Passage provided –
※ ※ ※

WHAT WE DO
Our clinical research program based at Tufts Medical Center, Boston studies nutritional health and metabolism in patients with HF.
Many of our research projects are observational studies, where we record information such as dietary intake, blood samples to measure the chemical fingerprints that specific cellular processes leave behind (metabolomics), muscle mass via several different imaging techniques and muscle strength. Other projects are clinical trials, where we study an intervention, such as a food program or dietary supplement, to determine the effects on muscle strength or symptoms.
LEARN MORE ABOUT WHAT WE DO AT NUTRITION HF
Despite impressive progress in the development of medications for HF, much less is understood about the impact of dietary intake or nutritional supplements for patients with HF. Our long-term goal is to identify new therapies to prevent and reverse skeletal muscle wasting to improve the health of patients with HF. We are also studying the use of “food as medicine” to improve HF stability and physical function.
HOW DOES NUTRITION IMPACT HEART HEALTH?
Although the optimal diet for patients with malnutrition or muscle wasting during HF is not yet known, we do have a lot of more information about nutrition and heart health in general. Many observational studies have shown that dietary patterns rich in vegetables, whole grains, fish, lean meats and healthy oils can prevent HF and other cardiovascular diseases, whereas a high intake of sugar, salt, animal fats, transfats and processed meats increases the risk of heart disease. It is also clear that maintaining a normal-range weight and avoiding obesity is key to preventing HF over the lifespan. For individuals already diagnosed with HF a heart-healthy diet is also recommended and for those who are losing weight unintentionally it is also important to eat sufficient protein to maintain a normal-range weight and adequate muscle mass.
"Over the years I have been counselled to restrict dietary sodium to reduce symptoms of heart failure, restrict dietary potassium when my kidneys have been slow to remove potassium from my body, restrict leafy green vegetables when I was taking coumadin for anticoagulation, and avoid all raw and unwashed foods after transplantation. These restrictive dietary recommendations can leave little room to work out what it is safe to or how to consume an adequate amount of protein and calories."
“When I was experiencing the greatest problems with the heart failure, I often felt full with only small amounts of food intake and had a low appetite. My appetite for foods would vary from day to day, making it difficult to consistently eat enough calories and protein in particular.”

※ ※ ※

Record excerpts –
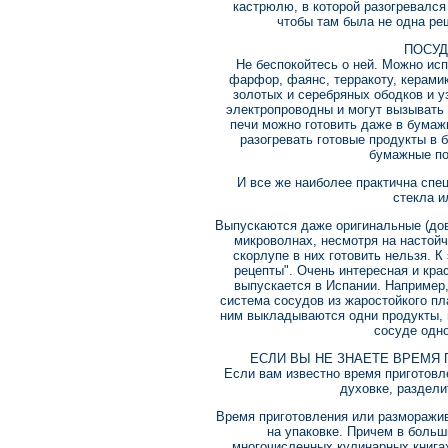
кастрюлю, в которой разогревался
чтобы там была не одна реш
ПОСУД
Не беспокойтесь о ней. Можно исп
фарфор, фаянс, терракоту, керамик
золотых и серебряных ободков и у
электропроводны и могут вызывать
печи можно готовить даже в бумаж
разогревать готовые продукты в 
бумажные по
И все же наиболее практична спе
стекла и
Выпускаются даже оригинальные (дов
микроволнах, несмотря на настойч
скорлупе в них готовить нельзя. 
рецепты". Очень интересная и кра
выпускается в Испании. Например,
система сосудов из жаростойкого пл
ним выкладываются одни продукты, в
сосуде одно
ЕСЛИ ВЫ НЕ ЗНАЕТЕ ВРЕМЯ
Если вам известно время приготовл
духовке, раздели
Время приготовления или разморажи
на упаковке. Причем в больш
многочисленных кулинарных книга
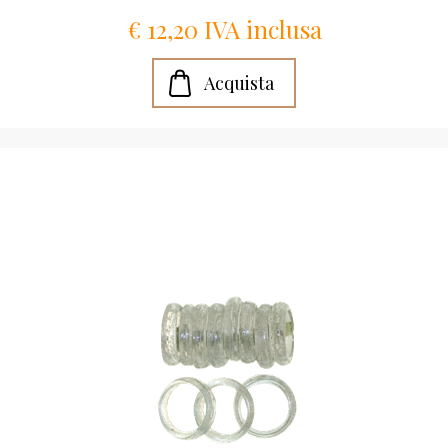
€ 12,20 IVA inclusa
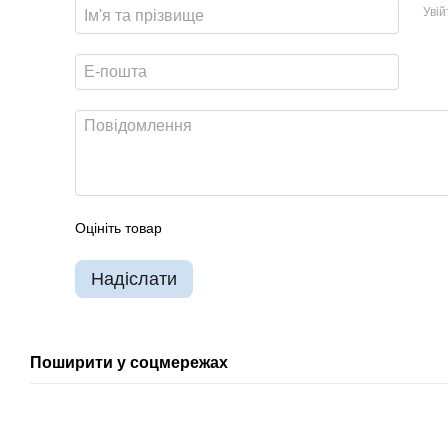
Уві
Оцініть товар
Надіслати
Поширити у соцмережах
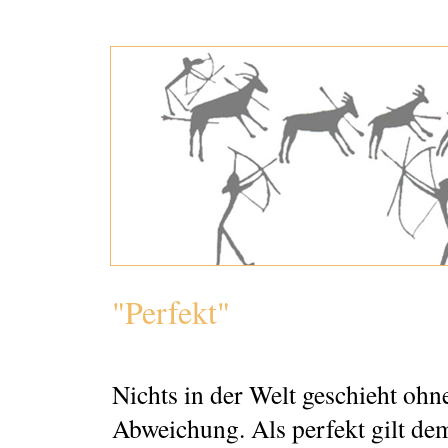
"Perfekt"
Nichts in der Welt geschieht oh
Abweichung. Als perfekt gilt de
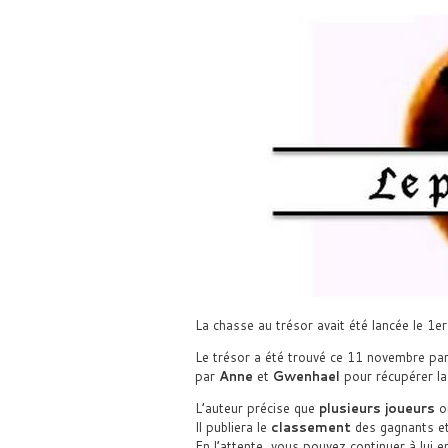
La chasse au trésor avait été lancée le 1
Le trésor a été trouvé ce 11 novembre par
par
Anne
et
Gwenhael
pour récupérer la
L’auteur précise que
plusieurs joueurs
on
Il publiera le
classement
des gagnants e
En l’attente, vous pouvez continuer à lui 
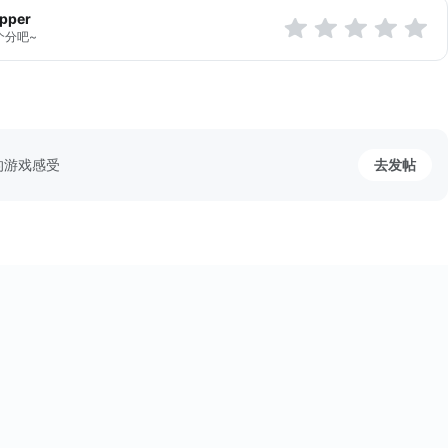
apper
个分吧~
的游戏感受
去发帖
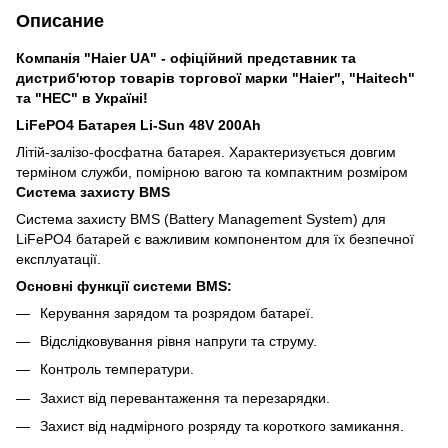
Описание
Компанія "Haier UA" - офіційний представник та
дистриб'ютор товарів торгової марки "Haier", "Haitech"
та "HEC" в Україні!
LiFePO4 Батарея Li-Sun 48V 200Ah
Літій-залізо-фосфатна батарея. Характеризується довгим
терміном служби, помірною вагою та компактним розміром
Система захисту BMS
Система захисту BMS (Battery Management System) для
LiFePO4 батарей є важливим компонентом для їх безпечної
експлуатації.
Основні функції системи BMS:
Керування зарядом та розрядом батареї.
Відслідковування рівня напруги та струму.
Контроль температури.
Захист від перевантаження та перезарядки.
Захист від надмірного розряду та короткого замикання.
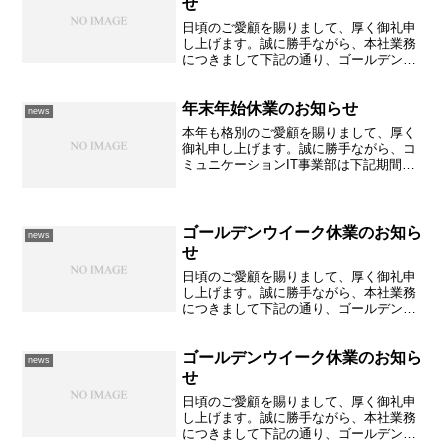
せ
日頃のご愛顧を賜りまして、厚く御礼申
し上げます。誠に勝手ながら、本社業務
につきまして下記の通り、ゴールデンウ
イーク休業とさせていただきます。＜記
＞2022年4月29日(金祝)より2022年5月8日
年末年始休業のお知らせ
(日)まで何かとご不便をおかけすることと
news
存じ...
本年も格別のご愛顧を賜りまして、厚く
御礼申し上げます。誠に勝手ながら、コ
ミュニケーションIT事業部は下記期間中
は年末年始休暇とさせていただきます。
(他の事業部は、各店舗のホームページを
ご参照下さい)＜記＞2020年12月26日(土)
より20...
ゴールデンウイーク休業のお知ら
news
せ
日頃のご愛顧を賜りまして、厚く御礼申
し上げます。誠に勝手ながら、本社業務
につきまして下記の通り、ゴールデンウ
イーク休業とさせていただきます。＜記
＞2023年4月29日(土祝)より2023年5月7日
ゴールデンウイーク休業のお知ら
(日)まで何かとご不便をおかけすることと
news
存じ...
せ
日頃のご愛顧を賜りまして、厚く御礼申
し上げます。誠に勝手ながら、本社業務
につきまして下記の通り、ゴールデンウ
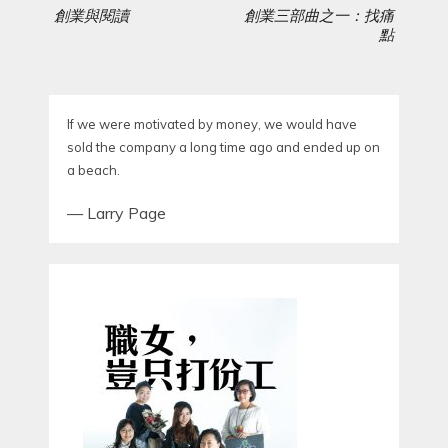
navigation
創業與閱讀
創業三部曲之一：找痛
PREVIOUS
NEXT
點
POST:
POST:
If we were motivated by money, we would have
sold the company a long time ago and ended up on
a beach.
—
Larry Page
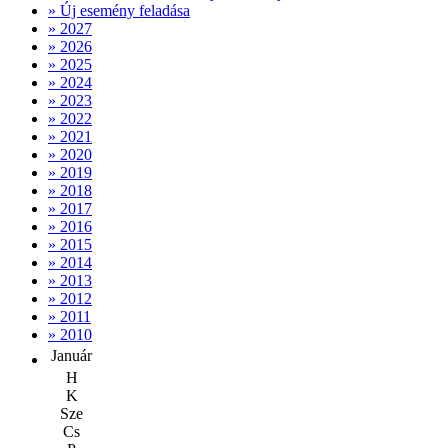
» Új esemény feladása
» 2027
» 2026
» 2025
» 2024
» 2023
» 2022
» 2021
» 2020
» 2019
» 2018
» 2017
» 2016
» 2015
» 2014
» 2013
» 2012
» 2011
» 2010
Január
H
K
Sze
Cs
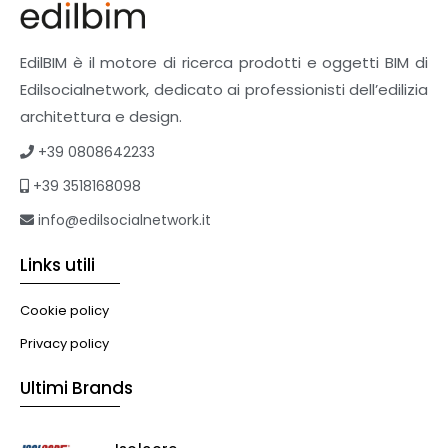
EdilBIM è il motore di ricerca prodotti e oggetti BIM di
Edilsocialnetwork, dedicato ai professionisti dell’edilizia
architettura e design.
+39 0808642233
+39 3518168098
info@edilsocialnetwork.it
Links utili
Cookie policy
Privacy policy
Ultimi Brands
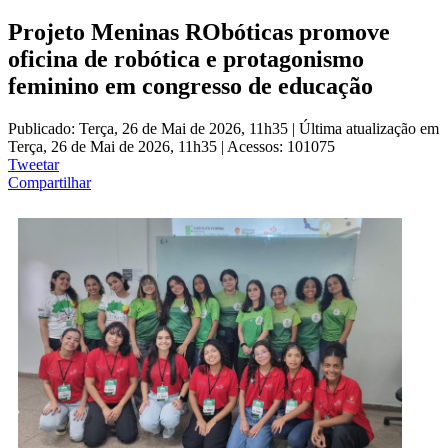
Projeto Meninas RObóticas promove
oficina de robótica e protagonismo
feminino em congresso de educação
Publicado: Terça, 26 de Mai de 2026, 11h35
|
Última atualização em
Terça, 26 de Mai de 2026, 11h35
|
Acessos: 101075
Tweetar
Compartilhar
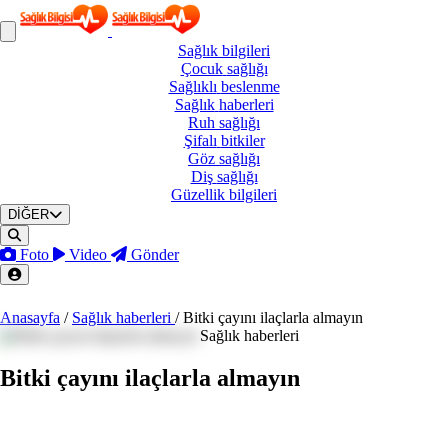
Sağlık
bilgileri
Çocuk
sağlığı
Sağlıklı
beslenme
Sağlık
haberleri
Ruh
sağlığı
Şifalı
bitkiler
Göz
sağlığı
Diş
sağlığı
Güzellik
bilgileri
DİĞER
Foto
Video
Gönder
Anasayfa
/
Sağlık haberleri
/
Bitki çayını ilaçlarla almayın
Sağlık haberleri
Bitki çayını ilaçlarla almayın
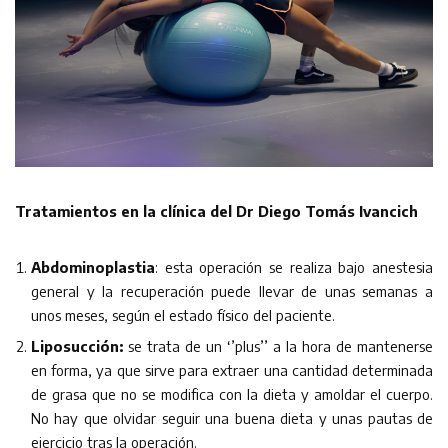
Tratamientos en la clínica del Dr Diego Tomás Ivancich
Abdominoplastia
: esta operación se realiza bajo anestesia
general y la recuperación puede llevar de unas semanas a
unos meses, según el estado físico del paciente.
Liposucción:
se trata de un ‘’plus’’ a la hora de mantenerse
en forma, ya que sirve para extraer una cantidad determinada
de grasa que no se modifica con la dieta y amoldar el cuerpo.
No hay que olvidar seguir una buena dieta y unas pautas de
ejercicio tras la operación.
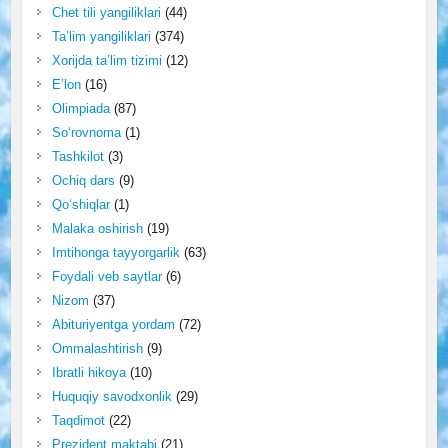
Chet tili yangiliklari
(44)
Ta’lim yangiliklari
(374)
Xorijda ta’lim tizimi
(12)
E’lon
(16)
Olimpiada
(87)
So‘rovnoma
(1)
Tashkilot
(3)
Ochiq dars
(9)
Qo‘shiqlar
(1)
Malaka oshirish
(19)
Imtihonga tayyorgarlik
(63)
Foydali veb saytlar
(6)
Nizom
(37)
Abituriyentga yordam
(72)
Ommalashtirish
(9)
Ibratli hikoya
(10)
Huquqiy savodxonlik
(29)
Taqdimot
(22)
Prezident maktabi
(21)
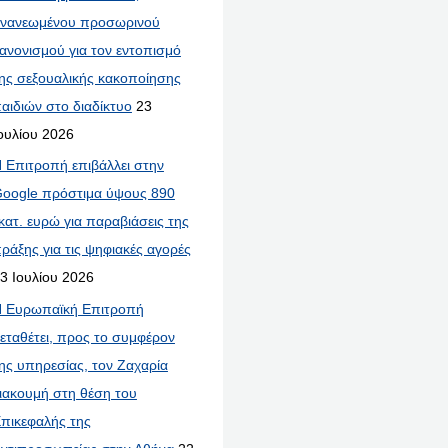
νανεωμένου προσωρινού
ανονισμού για τον εντοπισμό
ης σεξουαλικής κακοποίησης
αιδιών στο διαδίκτυο
23
ουλίου 2026
 Επιτροπή επιβάλλει στην
oogle πρόστιμα ύψους 890
κατ. ευρώ για παραβιάσεις της
ράξης για τις ψηφιακές αγορές
3 Ιουλίου 2026
 Ευρωπαϊκή Επιτροπή
εταθέτει, προς το συμφέρον
ης υπηρεσίας, τον Ζαχαρία
ιακουμή στη θέση του
πικεφαλής της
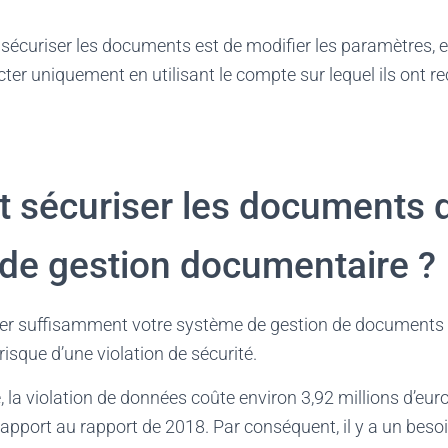
 sécuriser les documents est de modifier les paramètres, 
ter uniquement en utilisant le compte sur lequel ils ont reç
sécuriser les documents 
de gestion documentaire ?
er suffisamment votre système de gestion de documents p
 risque d’une violation de sécurité.
, la violation de données coûte environ 3,92 millions d’eur
pport au rapport de 2018. Par conséquent, il y a un beso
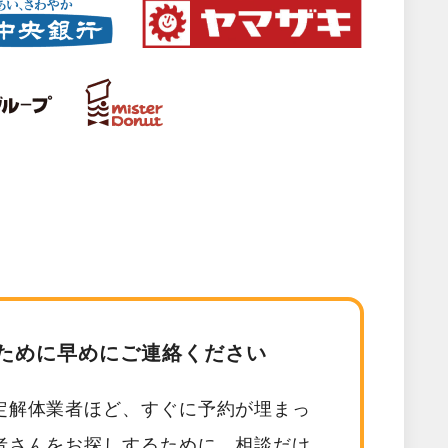
ために早めにご連絡ください
定解体業者ほど、すぐに予約が埋まっ
者さんをお探しするために、相談だけ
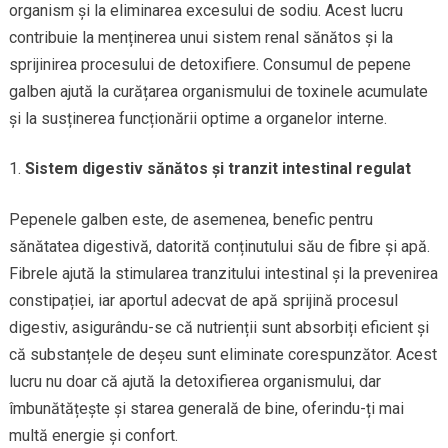
organism și la eliminarea excesului de sodiu. Acest lucru
contribuie la menținerea unui sistem renal sănătos și la
sprijinirea procesului de detoxifiere. Consumul de pepene
galben ajută la curățarea organismului de toxinele acumulate
și la susținerea funcționării optime a organelor interne.
Sistem digestiv sănătos și tranzit intestinal regulat
Pepenele galben este, de asemenea, benefic pentru
sănătatea digestivă, datorită conținutului său de fibre și apă.
Fibrele ajută la stimularea tranzitului intestinal și la prevenirea
constipației, iar aportul adecvat de apă sprijină procesul
digestiv, asigurându-se că nutrienții sunt absorbiți eficient și
că substanțele de deșeu sunt eliminate corespunzător. Acest
lucru nu doar că ajută la detoxifierea organismului, dar
îmbunătățește și starea generală de bine, oferindu-ți mai
multă energie și confort.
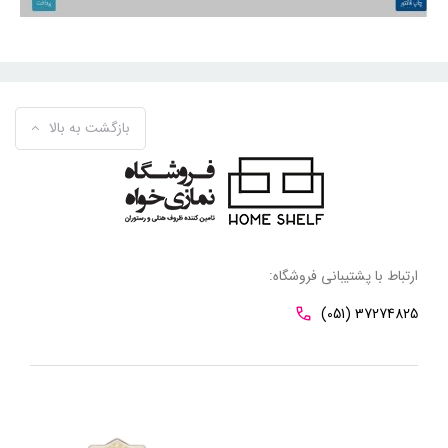
بازگشت به بالا
ارتباط با پشتیبانی فروشگاه:
(051) 37274825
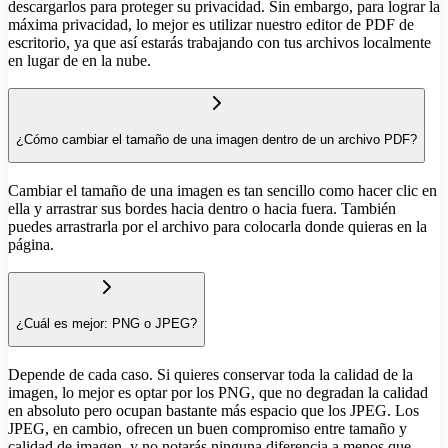
descargarlos para proteger su privacidad. Sin embargo, para lograr la
máxima privacidad, lo mejor es utilizar nuestro editor de PDF de
escritorio, ya que así estarás trabajando con tus archivos localmente
en lugar de en la nube.
¿Cómo cambiar el tamaño de una imagen dentro de un archivo PDF?
Cambiar el tamaño de una imagen es tan sencillo como hacer clic en
ella y arrastrar sus bordes hacia dentro o hacia fuera. También
puedes arrastrarla por el archivo para colocarla donde quieras en la
página.
¿Cuál es mejor: PNG o JPEG?
Depende de cada caso. Si quieres conservar toda la calidad de la
imagen, lo mejor es optar por los PNG, que no degradan la calidad
en absoluto pero ocupan bastante más espacio que los JPEG. Los
JPEG, en cambio, ofrecen un buen compromiso entre tamaño y
calidad de imagen, y no notarás ninguna diferencia a menos que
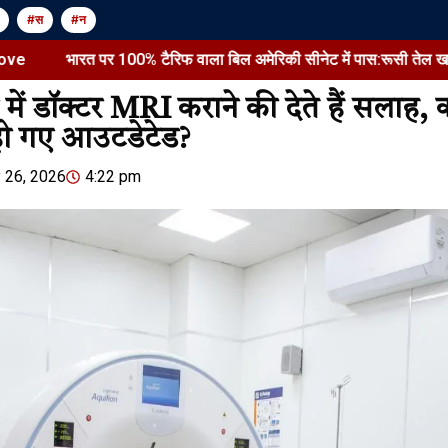
#स
#न
ारत पर 100% टैरिफ वाला बिल अमेरिकी सीनेट में पास:रूसी तेल खरीदने वाले 5 देशों 
ें डॉक्टर MRI कराने की देते हैं सलाह, 
ो गए आउटडेटेड?
Jansarokar Bharat
Jansarokar Bhar
 26, 2026
4:22 pm
एक्टर प्रदीप रावत की प्रेयर
भारत पर 100%
मीट:अखिलेंद्र मिश्रा, मुकेश ऋषि
अमेरिकी सीनेट 
और सुनील पाल समेत कई सेलेब्स
खरीदने वाले 5 द
पहुंचे
86 सांसदों ने…
August 7, 2026
/
6:21 pm
August 7, 2026
/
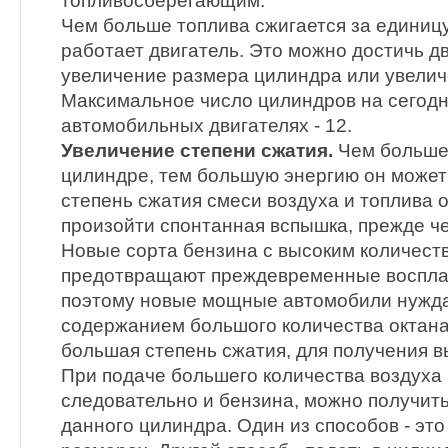
топливосберегающим.
Чем больше топлива сжигается за единиц
работает двигатель. Это можно достичь д
увеличение размера цилиндра или увелич
Максимальное число цилиндров на сегодн
автомобильных двигателях - 12.
Увеличение степени сжатия.
Чем больше 
цилиндре, тем большую энергию он может
степень сжатия смеси воздуха и топлива 
произойти спонтанная вспышка, прежде че
Новые сорта бензина с высоким количест
предотвращают преждевременные воспла
поэтому новые мощные автомобили нужда
содержанием большого количества октана 
большая степень сжатия, для получения 
При подаче большего количества воздуха 
следовательно и бензина, можно получит
данного цилиндра. Один из способов - это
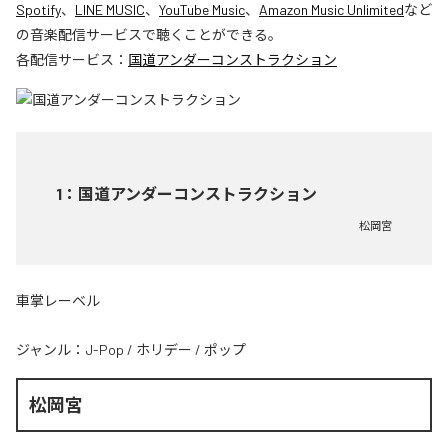
Spotify
、
LINE MUSIC
、
YouTube Music
、
Amazon Music Unlimited
など
の音楽配信サービスで聴くことができる。
各配信サービス：
国道アンダーコンストラクション
1
：
国道アンダーコンストラクション
松岡宮
車掌レーベル
ジャンル：
J-Pop
/
ホリデー
/
ポップ
松岡宮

※ ※ ※

Required work –
Copy the passage on nutrition in heart failure word for word, from "LEARN MORE ABOUT" to "and physical function.".

Expected answer –
LEARN MORE ABOUT WHAT WE DO AT NUTRITION HF
Despite impressive progress in the development of medications for HF, much less is understood about the impact of dietary intake or nutritional supplements for patients with HF. Our long-term goal is to identify new therapies to prevent and reverse skeletal muscle wasting to improve the health of patients with HF. We are also studying the use of “food as medicine” to improve HF stability and physical function.